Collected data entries
<<<<
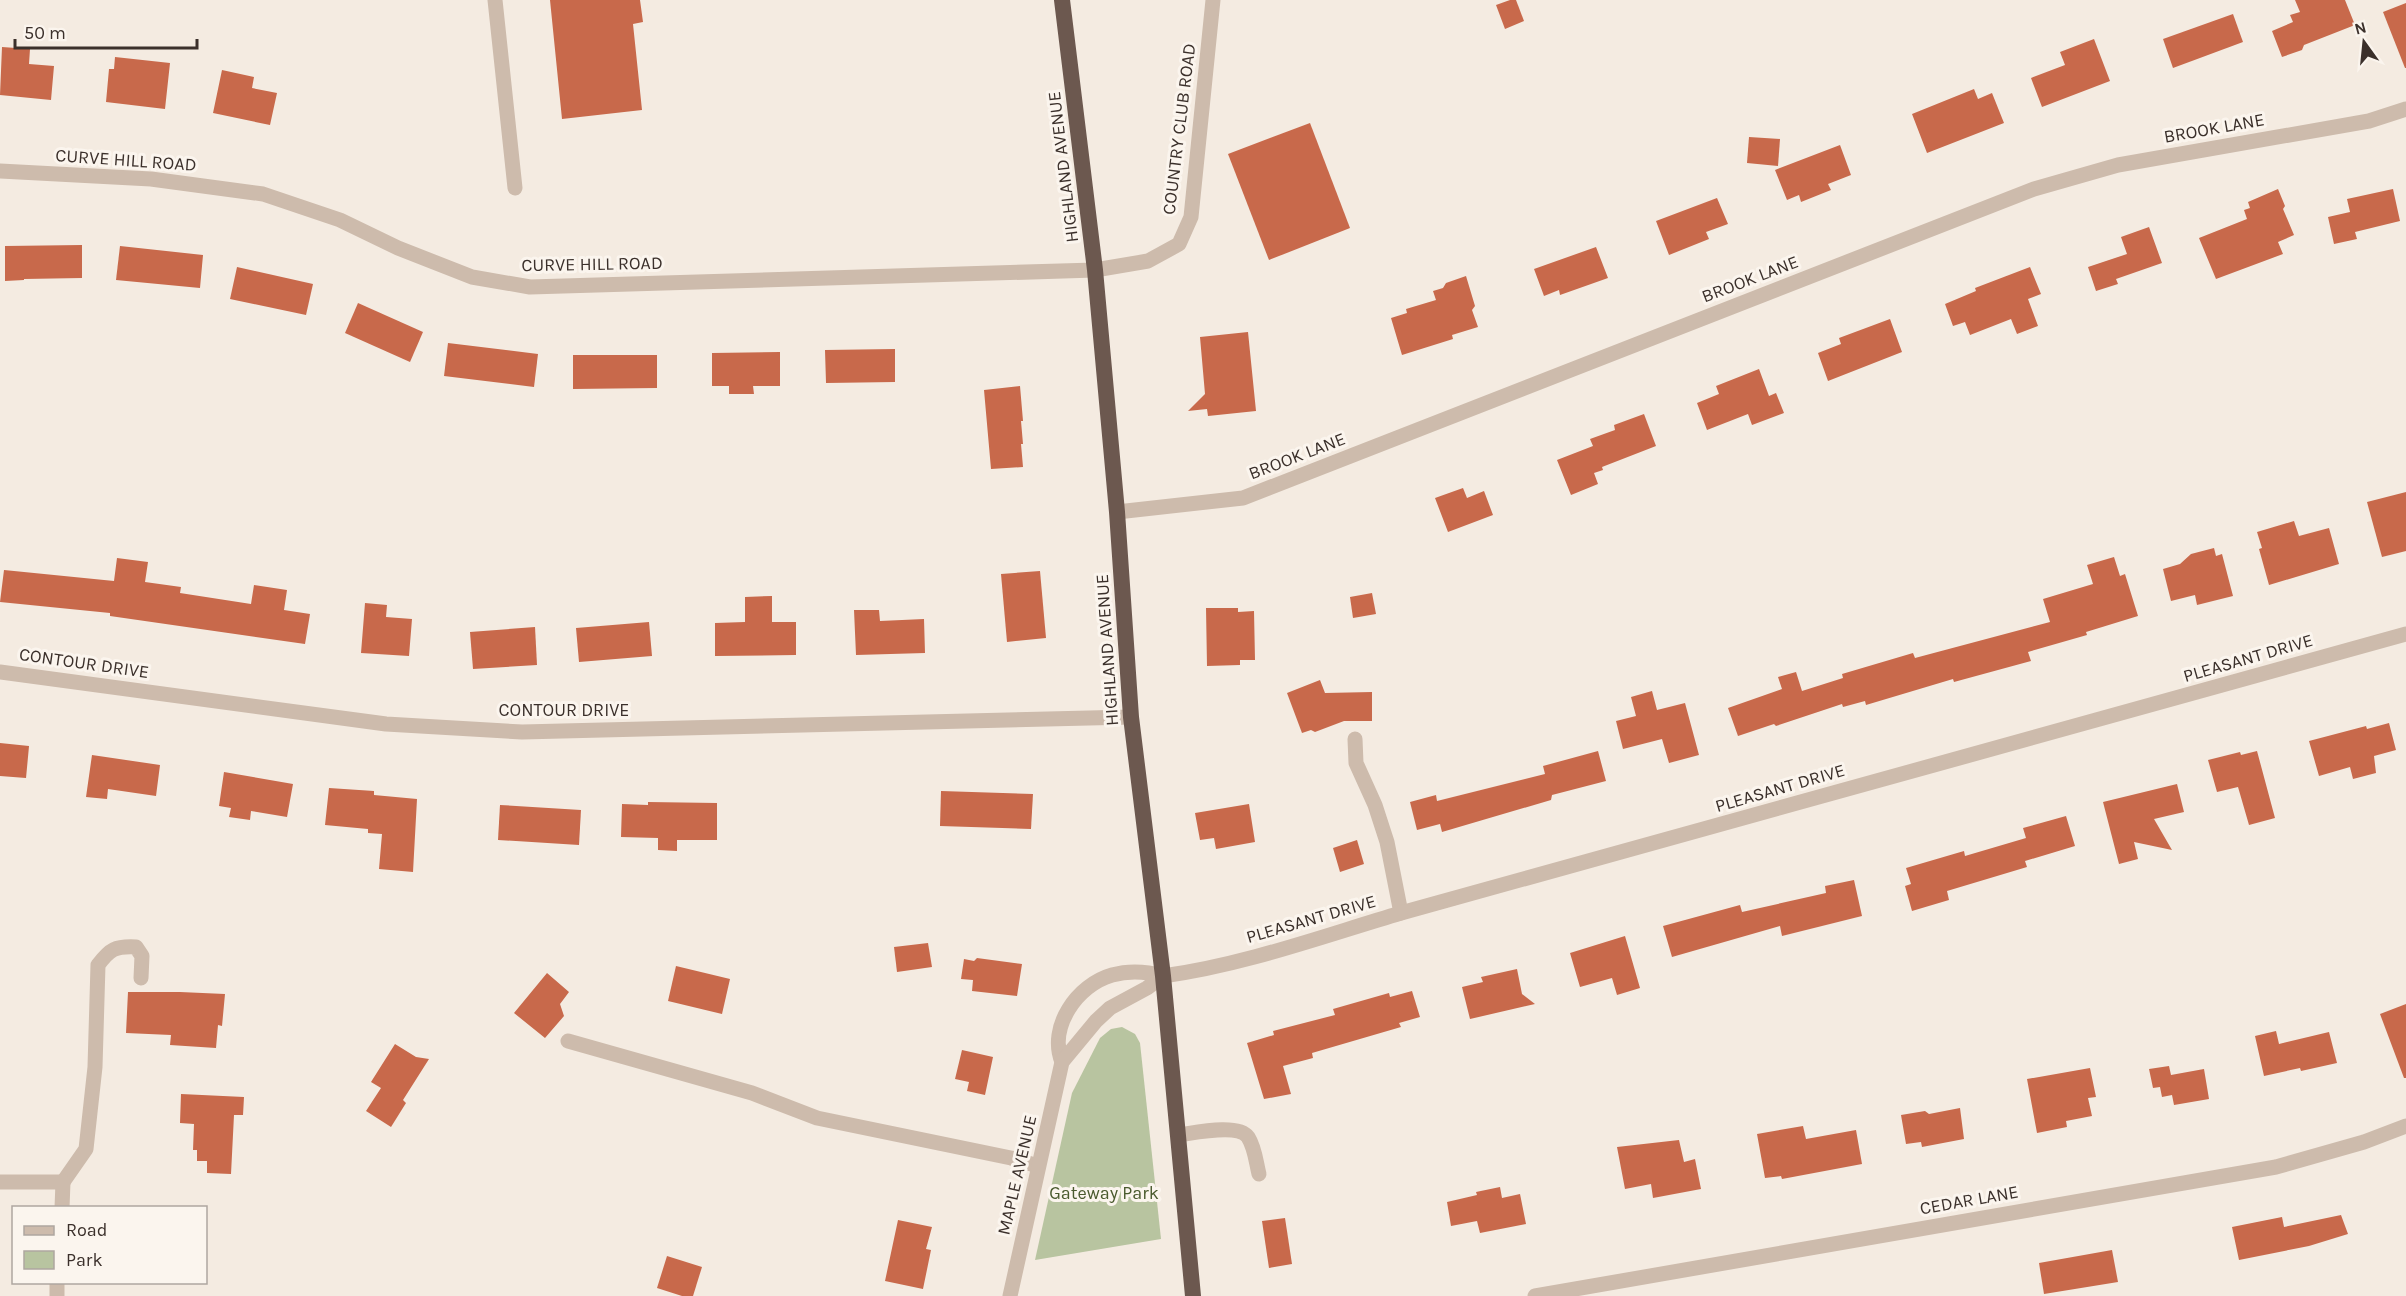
<svg xmlns="http://www.w3.org/2000/svg" width="2406" height="1296" font-family="Karla,sans-serif">
  <rect width="100%" height="100%" fill="#f4ebe1"/>
  <path fill="#b8c4a0" d="M1122,1027l13,7 5,9 21,196 -126,21 37,-167 28,-55 11,-9z"/>
  <g fill="#c8694b">
    <path d="M550,0h90l3,22 -10,2 9,86 -80,9z"/>
    <path d="M1510,0h6l8,21 -19,8 -9,-24z"/>
    <path d="M2295,0h50l10,25 -51,20 -2,5 -20,7 -10,-26 21,-9 -3,-7 10,-3z"/>
    <path d="M2406,3v65h-1l-22,-56z"/>
    <path d="M2233,14l10,28 -70,26 -10,-29z"/>
    <path d="M2094,39l16,42 -68,26 -11,-29 34,-13 -5,-13z"/>
    <path d="M2,47l28,2 -1,15 25,2 -3,34 -51,-5z"/>
    <path d="M115,57l55,6 -5,46 -59,-7 3,-33h5z"/>
    <path d="M222,70l32,7 -2,11 25,5 -7,32 -57,-12z"/>
    <path d="M1974,89l4,10 14,-6 12,30 -77,30 -15,-39z"/>
    <path d="M1310,123l40,105 -81,32 -41,-106z"/>
    <path d="M1749,137l31,2 -2,27 -31,-3z"/>
    <path d="M1840,145l11,30 -23,9 3,6 -30,12 -2,-7 -12,5 -12,-30z"/>
    <path d="M2278,189l7,17 -2,3 11,26 -16,7 5,12 -67,25 -17,-41 48,-19 -3,-9 6,-2 -2,-6z"/>
    <path d="M2393,189l7,32 -45,11 2,7 -23,5 -6,-27 22,-5 -3,-13z"/>
    <path d="M1717,198l11,26 -22,8 3,7 -40,16 -13,-34z"/>
    <path d="M2149,227l13,36 -46,16 2,5 -22,7 -8,-24 39,-13 -6,-17z"/>
    <path d="M82,245v33l-58,1v1l-19,1v-35z"/>
    <path d="M120,246l83,9 -3,33 -84,-8z"/>
    <path d="M1596,247l12,31 -48,17 -1,-5 -15,6 -10,-27z"/>
    <path d="M237,267l76,17 -7,31 -76,-16z"/>
    <path d="M2030,267l11,27 -13,5 10,27 -21,8 -6,-15 -41,16 -5,-13 -12,4 -8,-22 31,-13 -1,-3z"/>
    <path d="M1466,276l9,30 -3,4 6,17 -26,8 1,4 -51,16 -11,-37 16,-5 -1,-4 30,-9 -3,-9 10,-3 3,-5z"/>
    <path d="M358,303l65,29 -13,30 -65,-29z"/>
    <path d="M1890,319l12,33 -74,29 -10,-28 23,-9 -2,-6z"/>
    <path d="M1248,332l8,79 -48,5 -1,-7 -19,2 17,-17 -5,-57z"/>
    <path d="M448,343l90,11 -4,33 -90,-11z"/>
    <path d="M895,349v33l-69,1 -1,-33z"/>
    <path d="M780,352v34h-27l1,8h-25v-8h-17v-33z"/>
    <path d="M573,355h84v33l-84,1z"/>
    <path d="M1759,369l10,27 7,-3 8,20 -32,12 -4,-11 -41,16 -10,-27 22,-9 -3,-8z"/>
    <path d="M1020,386l3,35h-2l2,23h-2l2,23 -32,2 -7,-79z"/>
    <path d="M1644,414l12,32 -54,21 1,3 -9,3 4,11 -27,11 -14,-35 36,-14 -3,-7 25,-9 -1,-5z"/>
    <path d="M1463,488l4,10 17,-7 9,24 -45,17 -13,-34z"/>
    <path d="M2406,492v59l-24,6 -15,-55z"/>
    <path d="M2294,521l5,15 30,-8 10,36 -70,21 -10,-36 3,-1 -5,-16z"/>
    <path d="M2214,548l2,8 6,-2 11,42 -36,9 -2,-10 -24,6 -8,-32 17,-5 11,-10z"/>
    <path d="M2114,557l6,19 5,-2 13,42 -52,16 1,3 -59,17 3,9 -77,21 -1,-3 -87,26 -1,-4 -22,6 -1,-3 -66,22 -2,-2 -36,12 -10,-28 54,-19 -4,-12 18,-5 6,19 41,-13 -1,-4 71,-21 2,5 135,-36 -7,-23 50,-15 -6,-19z"/>
    <path d="M117,558l31,4 -3,20 36,5 -1,6 71,11 3,-19 33,5 -3,20 26,4 -5,30 -195,-28v-3l-110,-11 4,-32 110,11z"/>
    <path d="M1040,571l6,67 -39,4 -6,-68z"/>
    <path d="M1372,593l4,21 -23,4 -3,-21z"/>
    <path d="M772,596v26h24v33l-81,1v-33l30,-1v-25z"/>
    <path d="M365,603l22,2 -1,12 26,2 -3,37 -48,-3z"/>
    <path d="M1206,608h32v4l16,-1 1,49h-15v5l-33,1z"/>
    <path d="M854,610h25l1,11 44,-2 1,34 -69,2z"/>
    <path d="M649,622l3,34 -73,6 -3,-34z"/>
    <path d="M535,627l2,38 -64,4 -3,-37z"/>
    <path d="M1320,680l5,13 47,-1v29h-28l-29,11 -4,-2 -9,3 -15,-40z"/>
    <path d="M1652,691l5,19 28,-7 14,52 -30,8 -7,-24 -39,10 -7,-28 20,-5 -5,-19z"/>
    <path d="M2389,723l7,27 -22,6 2,17 -23,6 -3,-12 -31,9 -10,-35 57,-15 1,3z"/>
    <path d="M0,743l29,3 -3,32 -26,-2z"/>
    <path d="M1598,751l8,30 -54,14 -1,5 -109,32 -2,-8 -23,6 -7,-28 26,-7 1,6 108,-27 -2,-8z"/>
    <path d="M2257,751l18,67 -26,7 -11,-38 -21,5 -9,-32 32,-8 1,3z"/>
    <path d="M92,755l68,10 -4,31 -48,-7 -1,10 -21,-2z"/>
    <path d="M224,772l69,12 -6,33 -36,-6 -1,9 -21,-3 2,-9 -12,-2z"/>
    <path d="M2177,784l7,28 -30,7 18,31 -38,-8 4,17 -19,5 -16,-62z"/>
    <path d="M329,788l45,3v4l43,4 -4,73 -34,-3 3,-35 -14,-1v-4l-43,-4z"/>
    <path d="M941,791l92,3 -2,35 -91,-3z"/>
    <path d="M648,802l69,1v37h-40v11l-19,-1v-12l-37,-1 1,-33 26,1z"/>
    <path d="M1249,804l6,38 -39,7 -2,-11 -14,2 -5,-27z"/>
    <path d="M500,805l81,5 -2,35 -81,-5z"/>
    <path d="M2066,816l9,30 -50,15 2,6 -80,24 2,9 -37,11 -7,-25 6,-2 -5,-16 58,-17 1,5 61,-18 -3,-10z"/>
    <path d="M1357,840l7,24 -24,8 -7,-24z"/>
    <path d="M1854,880l8,36 -80,20 -2,-10 -108,31 -9,-31 77,-21 2,7 84,-19 -1,-7z"/>
    <path d="M1625,936l15,52 -23,7 -5,-17 -32,9 -10,-34z"/>
    <path d="M928,943l4,24 -35,5 -3,-25z"/>
    <path d="M977,958l45,6 -5,32 -45,-5 1,-11 -12,-1 3,-20 10,2z"/>
    <path d="M676,966l54,13 -8,35 -54,-13z"/>
    <path d="M1517,969l5,25 13,10 -65,15 -8,-32 21,-5 -2,-5z"/>
    <path d="M547,973l22,19 -9,12 4,12 -19,22 -31,-25z"/>
    <path d="M1412,991l8,26 -21,6 2,4 -89,26 1,5 -30,8 8,28 -27,5 -17,-56 27,-8 -1,-4 62,-16 -2,-6 56,-16 1,4z"/>
    <path d="M128,992h52l45,2 -3,32 -4,-1 -2,23 -46,-3 1,-10 -45,-2z"/>
    <path d="M2406,1004v74h-2l-24,-64z"/>
    <path d="M2276,1031l3,13 50,-12 8,31 -36,8 -1,-3 -36,8 -9,-40z"/>
    <path d="M395,1044l21,13 13,2 -26,41 3,3 -15,24 -25,-16 15,-23 -10,-6z"/>
    <path d="M962,1050l31,7 -8,38 -18,-4 2,-9 -14,-3z"/>
    <path d="M2169,1066l2,9 33,-6 5,30 -35,6 -2,-10 -10,2 -2,-10 -7,1 -4,-19z"/>
    <path d="M2090,1068l6,29 -8,1 4,18 -26,5 1,6 -30,6 -10,-54z"/>
    <path d="M181,1094l63,3 -1,18h-9l-3,59 -24,-1v-12h-10v-11h-4l1,-26 -14,-1z"/>
    <path d="M1960,1108l4,31 -42,8 -1,-5 -15,2 -5,-29 24,-4 4,3z"/>
    <path d="M1803,1126l3,13 50,-9 6,34 -80,15 -1,-3 -16,2 -8,-44z"/>
    <path d="M1679,1140l5,22 11,-3 6,30 -48,9 -2,-14 -26,5 -8,-42z"/>
    <path d="M1500,1187l2,11 18,-4 6,30 -46,9 -3,-12 -26,5 -4,-24 30,-7 -1,-3z"/>
    <path d="M2341,1215l7,19 -39,12 -70,14 -7,-33 50,-10 2,10z"/>
    <path d="M1285,1218l7,46 -23,4 -7,-47z"/>
    <path d="M898,1220l34,7 -6,22 5,1 -8,39 -38,-8z"/>
    <path d="M2112,1250l6,32 -74,12 -5,-31z"/>
    <path d="M667,1256l35,11 -9,29h-11l-25,-8z"/>
  </g>
  <g fill="none" stroke-linecap="round" stroke-linejoin="round">
    <g stroke="#cdbbac" stroke-width="15">
      <path d="M495,0l20,188"/>
      <path d="M1355,739l1,24 19,42 12,37 14,71"/>
      <path d="M568,1041l184,52 65,25 194,40 27,8"/>
      <path d="M1178,1135c16,-2 60,-12 70,2 7,11 8,25 11,37"/>
      <path d="M63,1182l23,-33 9,-82 3,-102c12,-16 17,-19 38,-18l6,9 -1,22"/>
    </g>
    <g stroke="#cdbbac" stroke-width="15">
      <path d="M0,171l151,8 112,15 77,26 58,28 74,29 58,10 565,-17"/>
      <path d="M1117,512l126,-14 791,-309 84,-24 251,-44 37,-12"/>
      <path d="M0,672l386,52 136,8 609,-15"/>
      <path d="M1163,976c81,-11 160,-40 238,-63l1005,-279"/>
      <path d="M0,1182h63l-1,26"/>
      <path d="M57,1296v-14"/>
      <path d="M1535,1296l741,-129 88,-25 42,-16"/>
    </g>
    <g stroke="#cdbbac" stroke-width="15">
      <path d="M1095,270l53,-9 31,-17 12,-27 22,-217"/>
      <path d="M1062,1062c-14,-35 15,-77 50,-87 18,-5 33,-4 51,1"/>
      <path d="M1010,1296l52,-234 34,-41 14,-13 37,-20 16,-12"/>
    </g>
    <path stroke="#6c584f" stroke-width="16" d="M1062,0l33,270 22,242 14,205 32,259 30,320"/>
  </g>
  <g text-anchor="middle" dominant-baseline="central" stroke-width="6" stroke-linejoin="round" paint-order="stroke">
    <g font-size="18" fill="#3b302b" stroke="#fbf5ee">
      <text transform="translate(2214 128) rotate(-10)">BROOK LANE</text>
      <text transform="translate(1179 129) rotate(-83)">COUNTRY CLUB ROAD</text>
      <text transform="translate(126 160) rotate(4)">CURVE HILL ROAD</text>
      <text transform="translate(1063 167) rotate(-97)">HIGHLAND AVENUE</text>
      <text transform="translate(592 264) rotate(-1)">CURVE HILL ROAD</text>
      <text transform="translate(1750 279) rotate(-21)">BROOK LANE</text>
      <text transform="translate(1297 456) rotate(-21)">BROOK LANE</text>
      <text transform="translate(1107 650) rotate(-94)">HIGHLAND AVENUE</text>
      <text transform="translate(2248 658) rotate(-16)">PLEASANT DRIVE</text>
      <text transform="translate(84 663) rotate(8)">CONTOUR DRIVE</text>
      <text x="564" y="710">CONTOUR DRIVE</text>
      <text transform="translate(1780 788) rotate(-16)">PLEASANT DRIVE</text>
      <text transform="translate(1311 919) rotate(-16)">PLEASANT DRIVE</text>
      <text transform="translate(1017 1175) rotate(-77)">MAPLE AVENUE</text>
      <text transform="translate(1969 1200) rotate(-10)">CEDAR LANE</text>
    </g>
    <g font-size="18" fill="#4a5a2e" stroke="#fbf5ee">
      <text x="1104" y="1193">Gateway Park</text>
    </g>
  </g>
  <rect x="12" y="1206" width="195" height="78" fill="#fbf5ee" stroke="#aea6a0" stroke-width="1.5"/>
  <rect x="24" y="1226" width="30" height="9" fill="#cdbbac" stroke="#aea6a0" stroke-width="1.5"/>
  <text x="66" y="1236" font-size="18" fill="#3b302b">Road</text>
  <rect x="24" y="1251" width="30" height="18" fill="#b8c4a0" stroke="#aea6a0" stroke-width="1.5"/>
  <text x="66" y="1266" font-size="18" fill="#3b302b">Park</text>
  <g transform="translate(2364 42) rotate(345)" stroke="#fbf5ee" stroke-width="4.5" paint-order="stroke">
  <path d="M0-4.5L10 22L0 15L-10 22Z" fill="#3b302b"/>
  <text y="-9" font-size="16" font-weight="bold" text-anchor="middle" fill="#3b302b">N</text>
  </g>
  <path d="M15 39v9h182v-9" fill="none" stroke="#3b302b" stroke-width="3"/>
  <text x="24" y="39" font-size="18" fill="#3b302b" stroke="#fbf5ee" stroke-width="4.5" paint-order="stroke">50 m</text>
</svg>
>>>>
◆ **REQUIREMENT**: Using the records above, find the number of lines that contain the string "CURVE", and give that number without further comment.

◆ **ANSWER FOR THE TASK**: 2